Session Information
20 SES 05, Cooperative Learning and Conceptual Change and Lanugage Learning Spaces and Drawing as a Research Tool in Language Learning
Paper Session
Contribution
The necessity of knowing languages, many languages in fact, is emphasised in many different contexts in Europe, often in connection with globalisation. Languages are referred to as a key that opens a door – or many doors. Language is “a key to education”, ”a key to employment”, ”a key to mobility”, ”a key to culture”, ”a key to identity”, ”a key to success”, a key to – yes – ”a key to the world” are all examples of the widespread use of the key-metaphor. But are we speaking about one key or many different keys? And … Do some people have easier access to those keys than others? And … What about the language itself? How do we actually learn a language? And … What do we want to use them for? And what drives us forward and what holds us back?
This paper presents the findings from a study conducted at the Aarhus University in 2012-2014. The study “Multilingual ways to success – language and learning in transformative learning spaces” is a study of multilingual people’s experiences of their (language) learning processes. It is aimed to improve our understanding of human learning processes, not least the subjective dimensions of these processes. Despite rapid development of learning theory in general and language learning theory in particular, we still cannot provide an unequivocal answer to the question “Why do individuals, who presumably possess similar cognitive capacities for second language learning, achieve such varies degrees of proficiency?” (Benson & Nunan, 2005). The unequivocal answer simply does not exist: Learning is an extremely complex multidimensional process that happens differently to everyone.
In this paper the focus is on how learning difference and diversity contribute to learning processes. The stories told by multilingual subjects participating in the study suggest that these processes are different for everyone. The stories challenge both the “one key for all”- metaphor and the traditional only cognitive understanding of what drives the learning. It presents and analyses the experiences of multilingual subjects in relation to learning languages in different contexts, at different moments in time and in different ways, based on different experiences, driven by different goals and achieving different results with different feelings. The learners themselves are changed as a result of their active engagement with learning languages and learning through languages.

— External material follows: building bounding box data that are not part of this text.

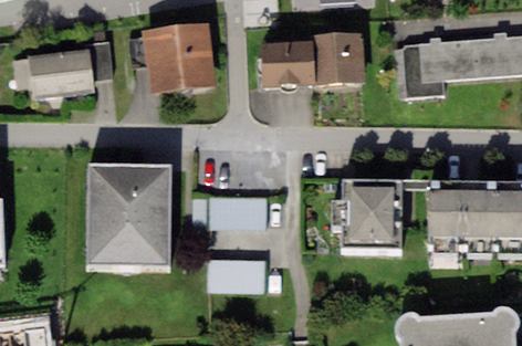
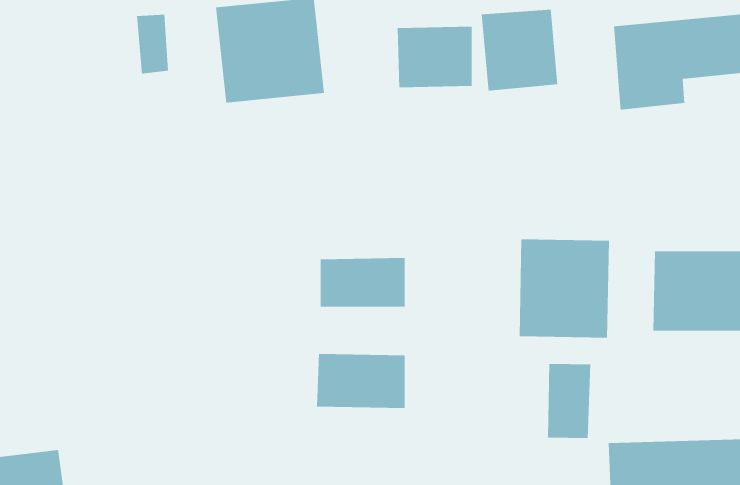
building: [28,49,93,99] -> none
building: [86,166,170,268] -> none
building: none -> [548,363,591,439]

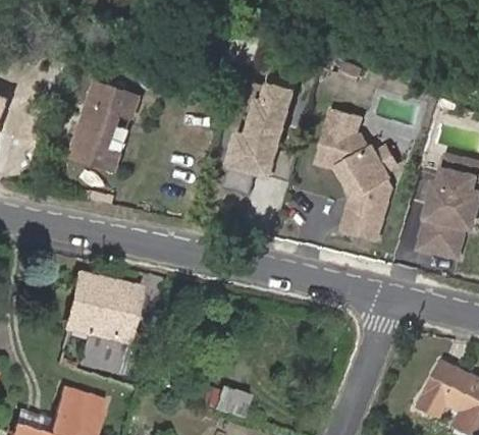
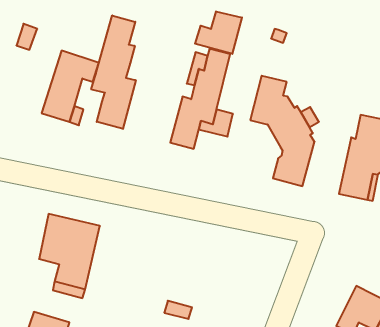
building: none -> [195,11,242,54]
building: none -> [91,15,136,129]

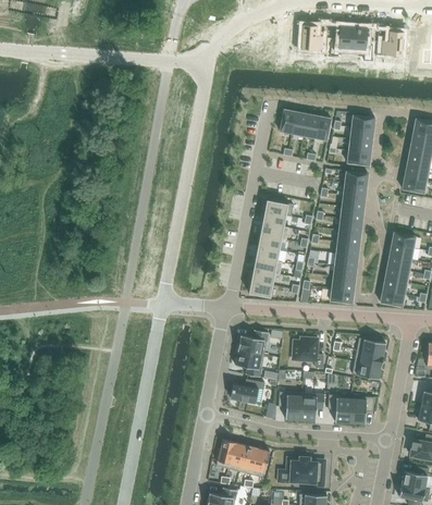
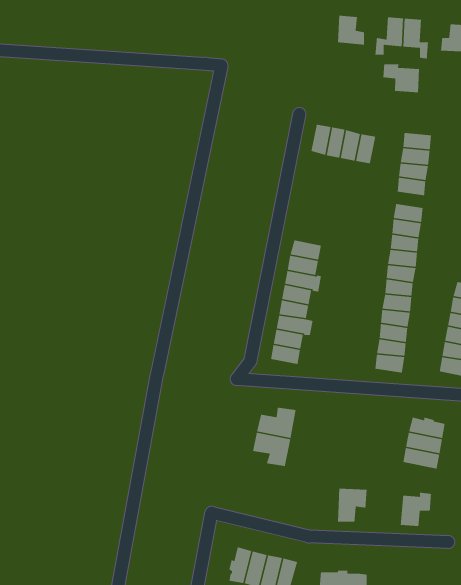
building: none -> [382,63,420,93]
building: [293,337,323,368] -> none
building: [231,379,264,404] -> none
building: [279,391,301,420] -> none
building: [328,394,351,422] -> none

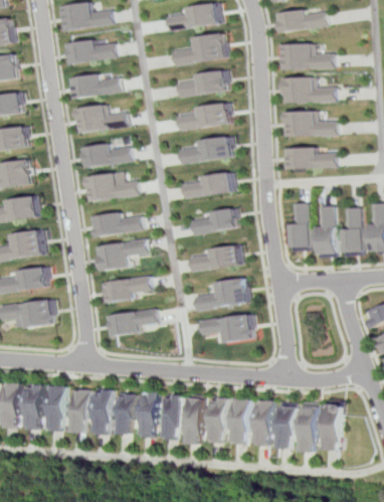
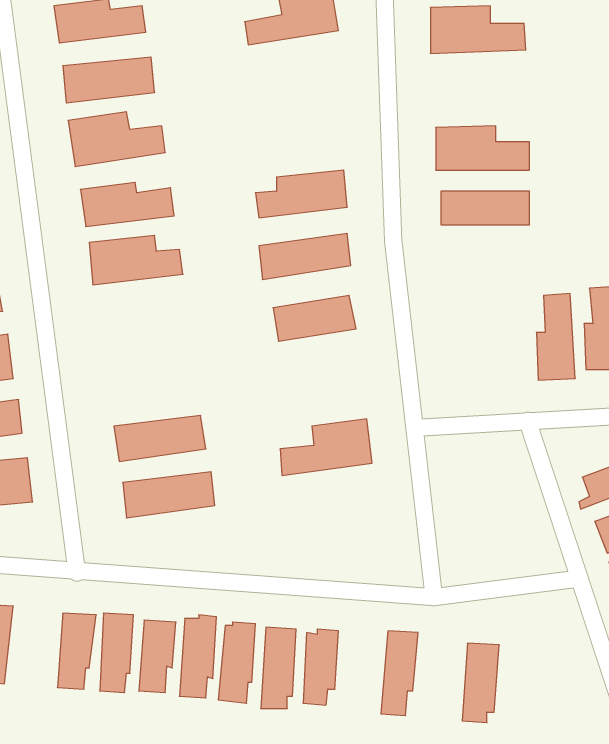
building: [180,69,230,97] -> none
building: [283,76,338,103] -> none
building: [181,102,232,129] -> none
building: [290,201,308,250] -> none
building: [316,204,336,257] -> none
building: [92,211,145,236] -> none
building: [98,237,151,271] -> none
building: [190,244,242,271] -> none
building: [199,313,254,343] -> none
building: [46,384,67,430] -> none
building: [231,397,253,444] -> none
building: [322,402,345,450] -> none
building: [276,404,298,446] -> none

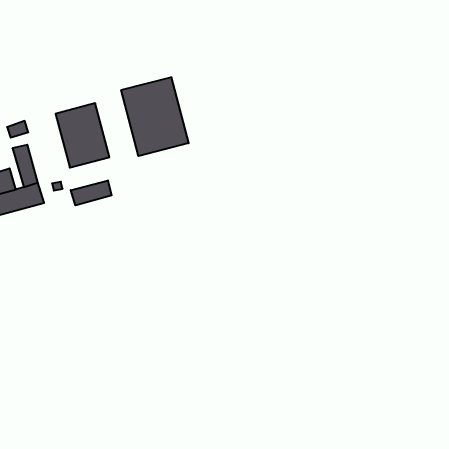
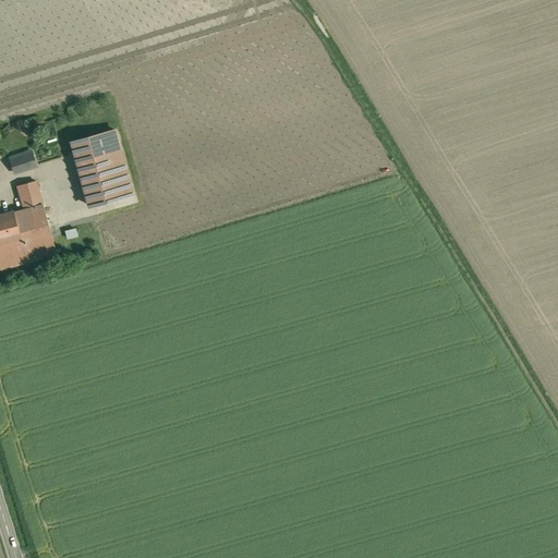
building: [121,77,189,156] -> none
building: [71,180,112,205] -> none

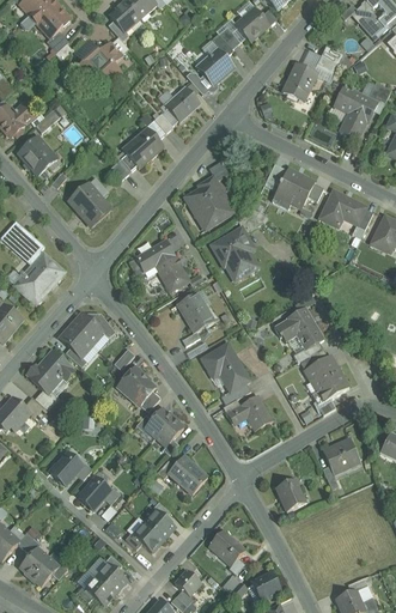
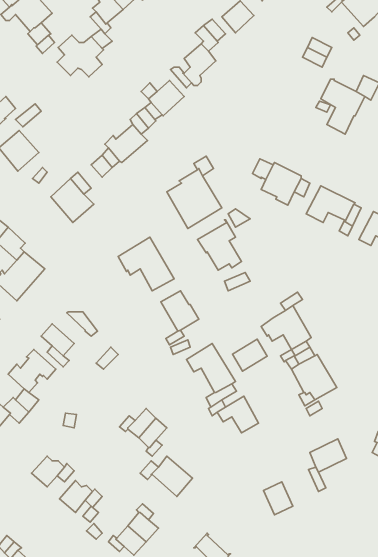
building: [281,63,316,102] -> none
building: [69,312,102,345] -> none
building: none -> [233,339,267,371]
building: [120,366,159,412] -> none

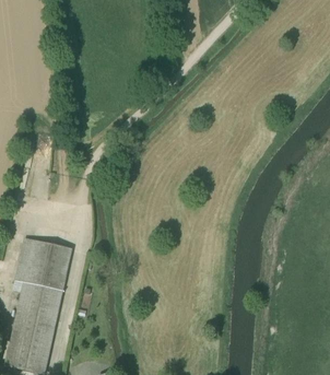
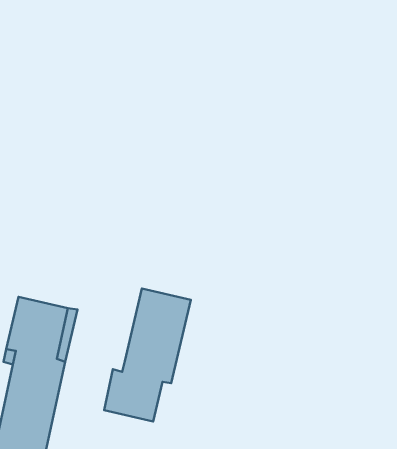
building: none -> [104,288,191,422]

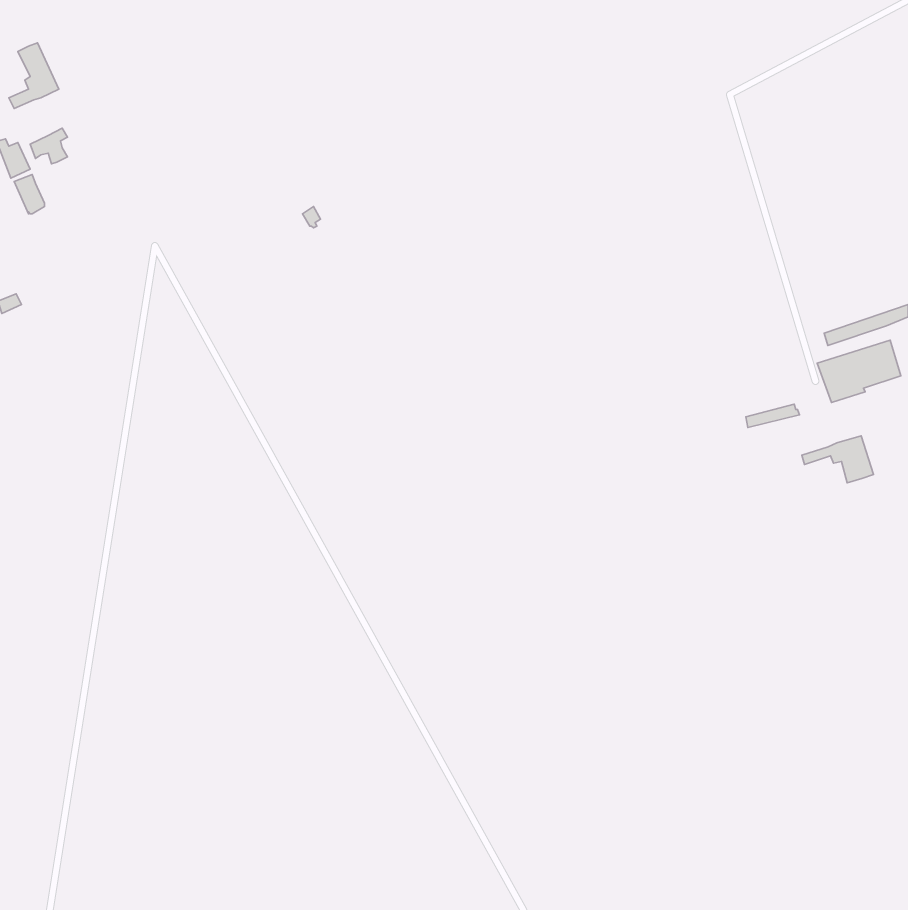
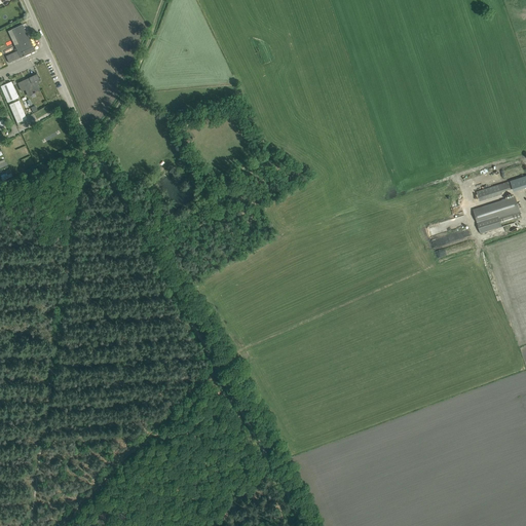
building: [802,436,873,483] -> none

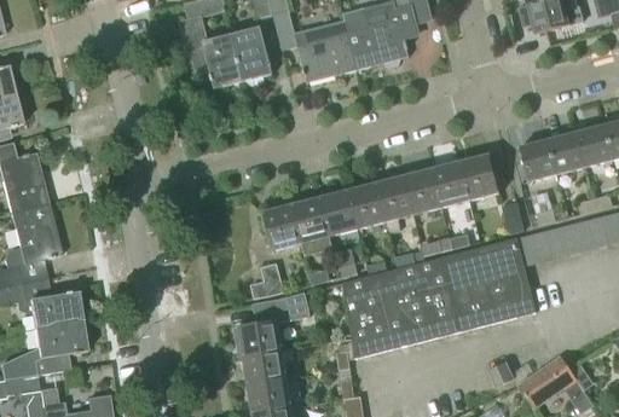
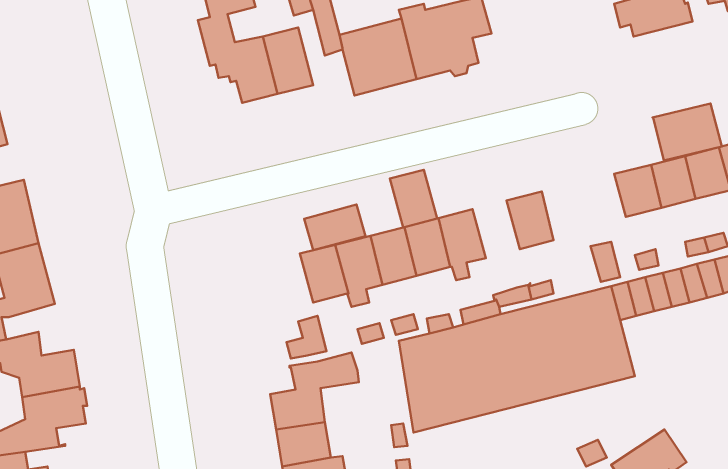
building: none -> [653,103,722,160]
building: [459,154,498,201] -> none
building: [403,168,441,215] -> [390,170,437,227]
building: none -> [304,205,365,250]

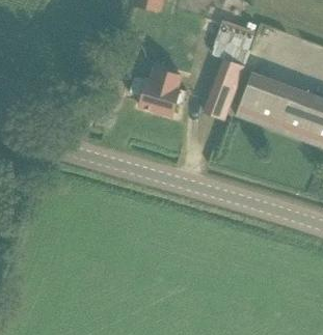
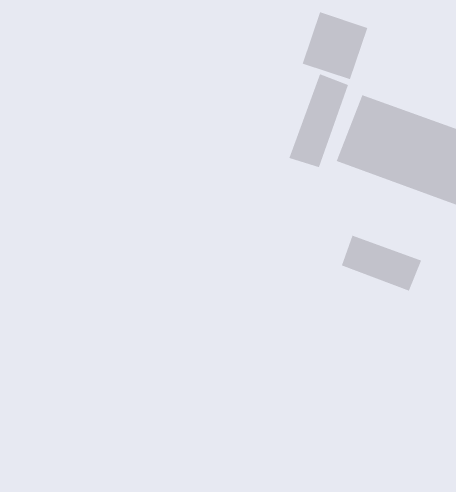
building: [129,67,187,115] -> none
building: none -> [341,235,422,292]

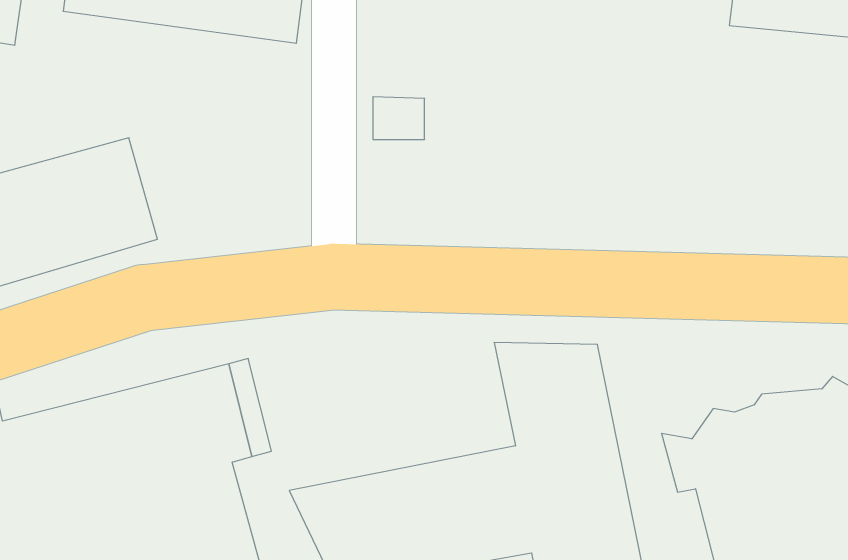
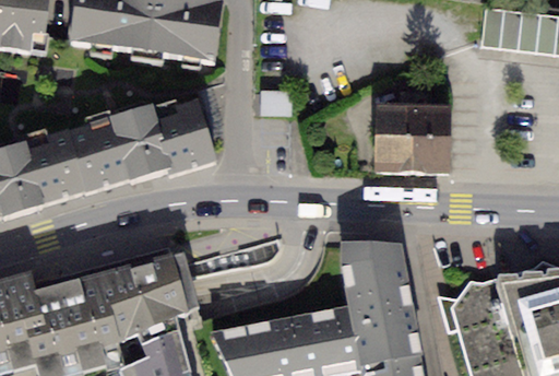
building: none -> [111,97,217,178]
building: none -> [376,104,451,174]

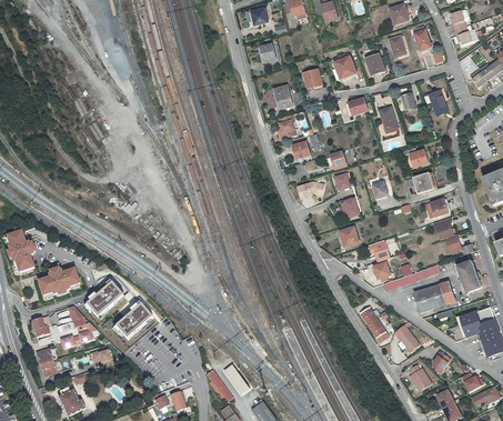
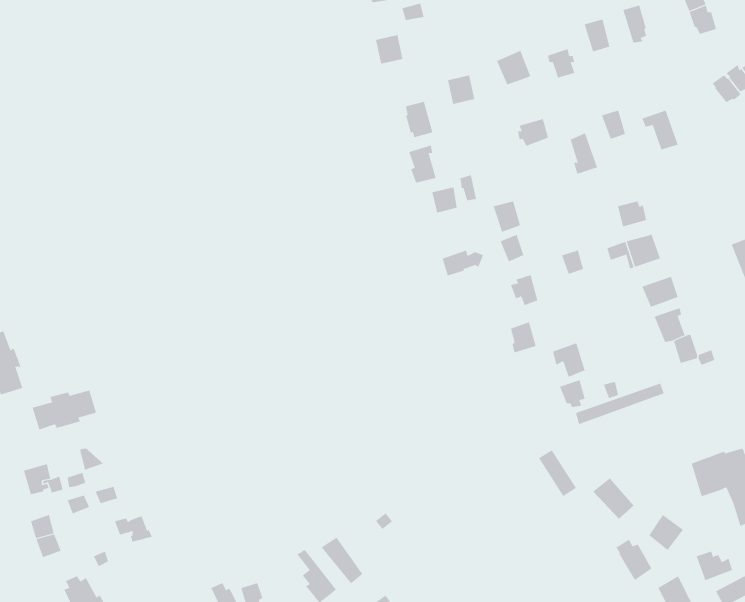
building: [457,253,482,293] -> none
building: [413,281,455,312] -> none
building: [88,283,124,318] -> none
building: [117,304,153,339] -> none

The research project is based on a broad understanding of language, where language covers over all linguistic and non-linguistic activities, that take place between and inside people in the physical, social, personal, cultural, and historical world they live in (van Lier, 2000). People can learn when they discover possibilities for learning, which appear in this complex world – so called affordances (Gibson, 1979). This happens in the interaction between people and their environment on the basis of their experiences (van Lier, 1996, 2010). In the project we believe that language learning follows the same principles as all other learning. Inspired by Illeris´ comprehensive theory of learning (Illeris, 2006), the broad understanding of learning is chosen for the project, and the main attention is paid to the different ways of interaction of cognitive, affective and social factors by different individuals.
Method
Expected Outcomes
References
Benson, P. & D. Nunan (2004). Lerners´ stories. Difference and Diversity in Language Learning. Cambridge University Press. Gibson, J.J. (1979). The ecological approach to visual perception. Hillsdale, NJ: Erlbaum. Illeris, K. (2006). Læring. Frederiksberg: Roskilde Universitetsforlag. Kramsch, C. (2009). The Multilingual Subject. What Foreign Language Learners Say about their Experience and Why it Matters. Oxford University Press. Maslo, E. (2003) Mācīšanās spēju pilnveide. Rīga: RaKa. Maslo, E. (2013). Flersprogede subjekter på danskuddannelsen. En læringshistorie. I: Sprogforum nr. 57, s. 66-73, Aarhus Universitetsforlag. Maslo, E. (2015). Different ways to success in language and learning. (in press) Van Lier, Leo (1996). Interaction in the Language Curriculum. Awareness, Autonomy & Authenticity. Longman. Van Lier, Leo (2000). From Input to Affordance: Social-Interactive Learning from an Ecological Perspective. In: Lantolf, J.P. (Ed.). Sociocultural Theory and Second Language Learning. Oxford University Press, 245-259. Van Lier, Leo (2010). The ecology of language learning: Practice to theory, theory to practice. Procedia – Social and Behavioral Sciences. Elsevier. Van Manen, M. (1997). Researching Lived Experience. The Althouse Press.